**Assigned task**
Quote the records exactly, starting at the first line and stopping after the line with "- cía sĭ lâng-su cîah îam;"; skip the pictures.

**Given data**

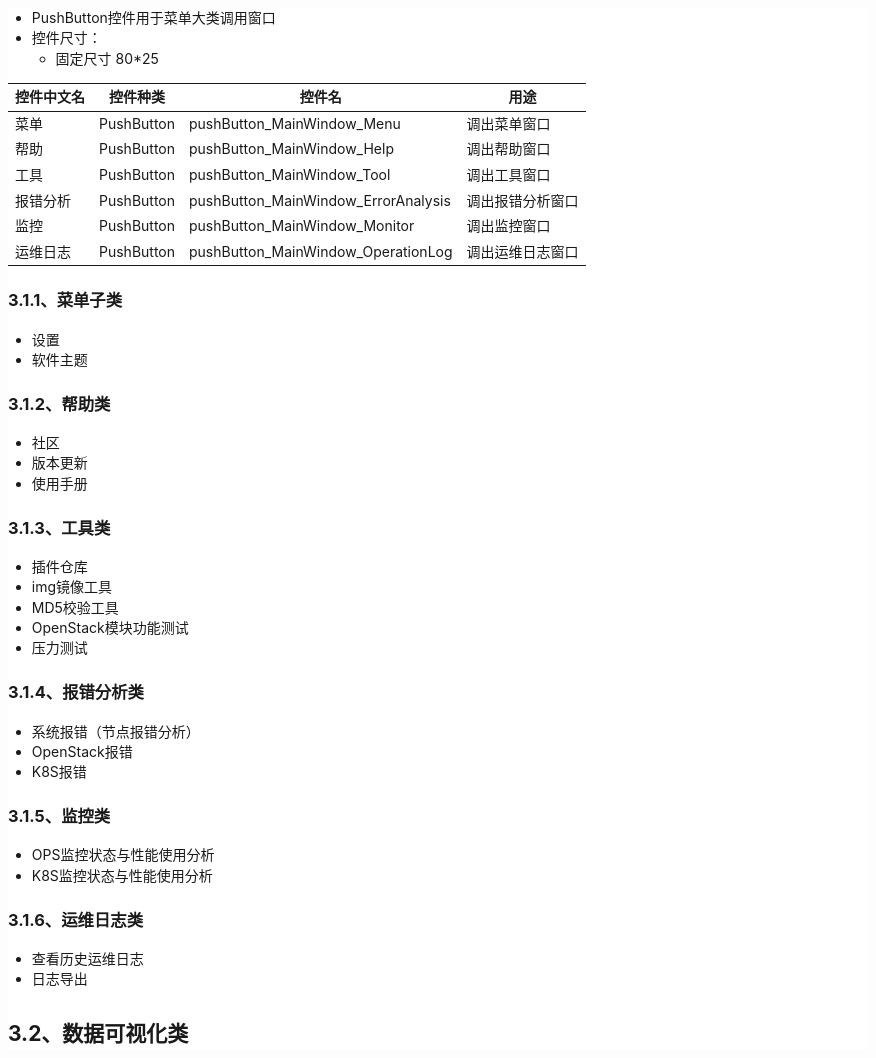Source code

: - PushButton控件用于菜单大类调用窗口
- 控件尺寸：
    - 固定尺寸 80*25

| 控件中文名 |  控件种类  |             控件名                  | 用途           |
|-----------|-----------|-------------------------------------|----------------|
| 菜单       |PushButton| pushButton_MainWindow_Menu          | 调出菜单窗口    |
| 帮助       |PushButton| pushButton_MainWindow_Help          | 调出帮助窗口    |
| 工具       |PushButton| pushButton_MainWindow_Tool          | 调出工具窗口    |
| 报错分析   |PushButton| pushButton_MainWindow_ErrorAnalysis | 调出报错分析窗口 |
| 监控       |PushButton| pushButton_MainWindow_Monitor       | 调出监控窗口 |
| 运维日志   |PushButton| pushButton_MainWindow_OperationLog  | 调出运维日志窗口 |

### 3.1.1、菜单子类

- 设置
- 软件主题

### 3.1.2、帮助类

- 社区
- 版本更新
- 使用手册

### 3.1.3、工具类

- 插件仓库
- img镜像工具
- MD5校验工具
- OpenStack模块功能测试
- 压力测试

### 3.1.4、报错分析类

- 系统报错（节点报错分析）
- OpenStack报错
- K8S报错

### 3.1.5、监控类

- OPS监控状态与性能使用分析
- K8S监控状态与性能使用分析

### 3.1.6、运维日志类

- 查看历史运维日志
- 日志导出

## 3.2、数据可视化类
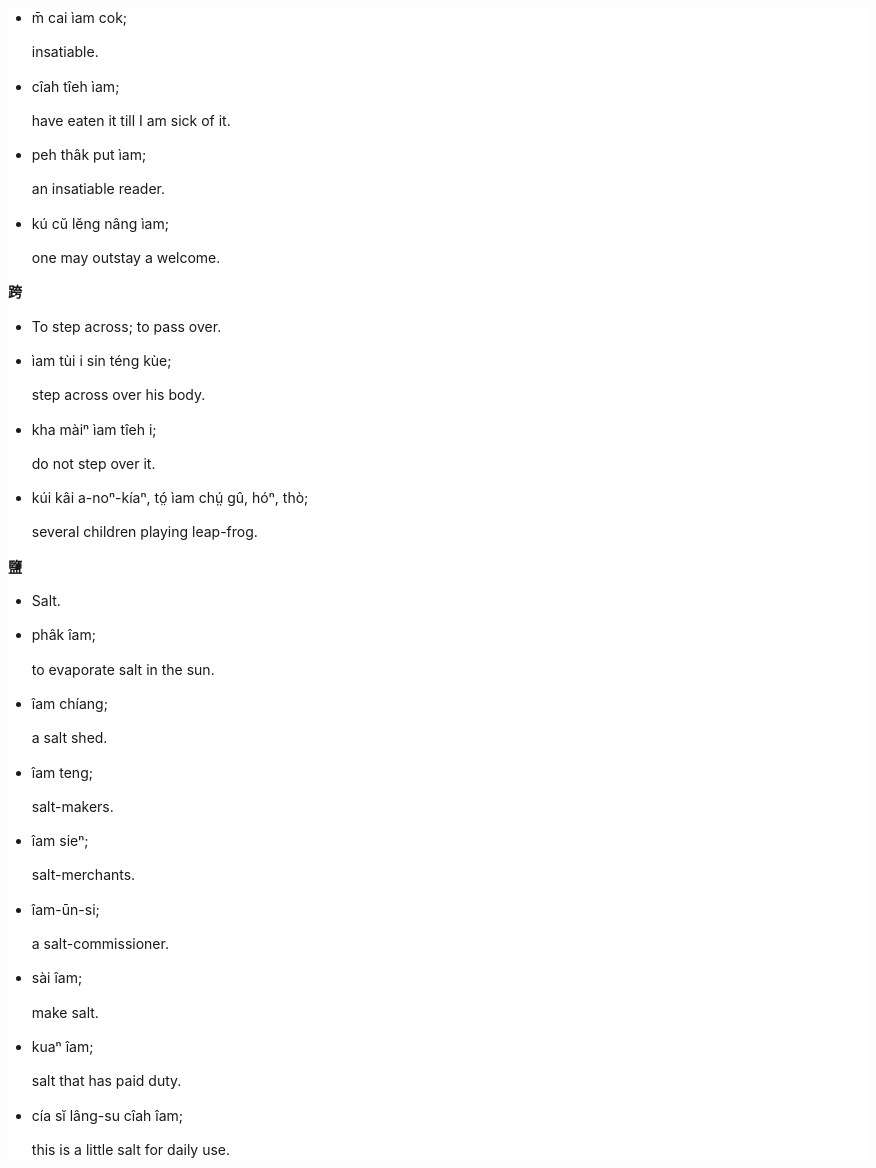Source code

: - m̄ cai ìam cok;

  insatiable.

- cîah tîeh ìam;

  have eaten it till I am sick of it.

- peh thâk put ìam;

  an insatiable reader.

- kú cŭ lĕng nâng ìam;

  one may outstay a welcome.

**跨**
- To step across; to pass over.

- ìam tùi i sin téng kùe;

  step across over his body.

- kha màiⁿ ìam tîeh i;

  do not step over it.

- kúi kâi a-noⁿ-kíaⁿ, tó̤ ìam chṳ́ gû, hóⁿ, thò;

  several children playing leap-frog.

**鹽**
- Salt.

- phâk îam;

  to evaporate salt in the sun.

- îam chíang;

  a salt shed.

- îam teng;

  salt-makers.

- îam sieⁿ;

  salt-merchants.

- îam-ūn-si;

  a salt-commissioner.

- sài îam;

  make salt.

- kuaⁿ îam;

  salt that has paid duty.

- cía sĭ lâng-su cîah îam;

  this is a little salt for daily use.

**Answer section**
Source code

: - PushButton控件用于菜单大类调用窗口
- 控件尺寸：
    - 固定尺寸 80*25

| 控件中文名 |  控件种类  |             控件名                  | 用途           |
|-----------|-----------|-------------------------------------|----------------|
| 菜单       |PushButton| pushButton_MainWindow_Menu          | 调出菜单窗口    |
| 帮助       |PushButton| pushButton_MainWindow_Help          | 调出帮助窗口    |
| 工具       |PushButton| pushButton_MainWindow_Tool          | 调出工具窗口    |
| 报错分析   |PushButton| pushButton_MainWindow_ErrorAnalysis | 调出报错分析窗口 |
| 监控       |PushButton| pushButton_MainWindow_Monitor       | 调出监控窗口 |
| 运维日志   |PushButton| pushButton_MainWindow_OperationLog  | 调出运维日志窗口 |

### 3.1.1、菜单子类

- 设置
- 软件主题

### 3.1.2、帮助类

- 社区
- 版本更新
- 使用手册

### 3.1.3、工具类

- 插件仓库
- img镜像工具
- MD5校验工具
- OpenStack模块功能测试
- 压力测试

### 3.1.4、报错分析类

- 系统报错（节点报错分析）
- OpenStack报错
- K8S报错

### 3.1.5、监控类

- OPS监控状态与性能使用分析
- K8S监控状态与性能使用分析

### 3.1.6、运维日志类

- 查看历史运维日志
- 日志导出

## 3.2、数据可视化类
Source code

: - m̄ cai ìam cok;

  insatiable.

- cîah tîeh ìam;

  have eaten it till I am sick of it.

- peh thâk put ìam;

  an insatiable reader.

- kú cŭ lĕng nâng ìam;

  one may outstay a welcome.

**跨**
- To step across; to pass over.

- ìam tùi i sin téng kùe;

  step across over his body.

- kha màiⁿ ìam tîeh i;

  do not step over it.

- kúi kâi a-noⁿ-kíaⁿ, tó̤ ìam chṳ́ gû, hóⁿ, thò;

  several children playing leap-frog.

**鹽**
- Salt.

- phâk îam;

  to evaporate salt in the sun.

- îam chíang;

  a salt shed.

- îam teng;

  salt-makers.

- îam sieⁿ;

  salt-merchants.

- îam-ūn-si;

  a salt-commissioner.

- sài îam;

  make salt.

- kuaⁿ îam;

  salt that has paid duty.

- cía sĭ lâng-su cîah îam;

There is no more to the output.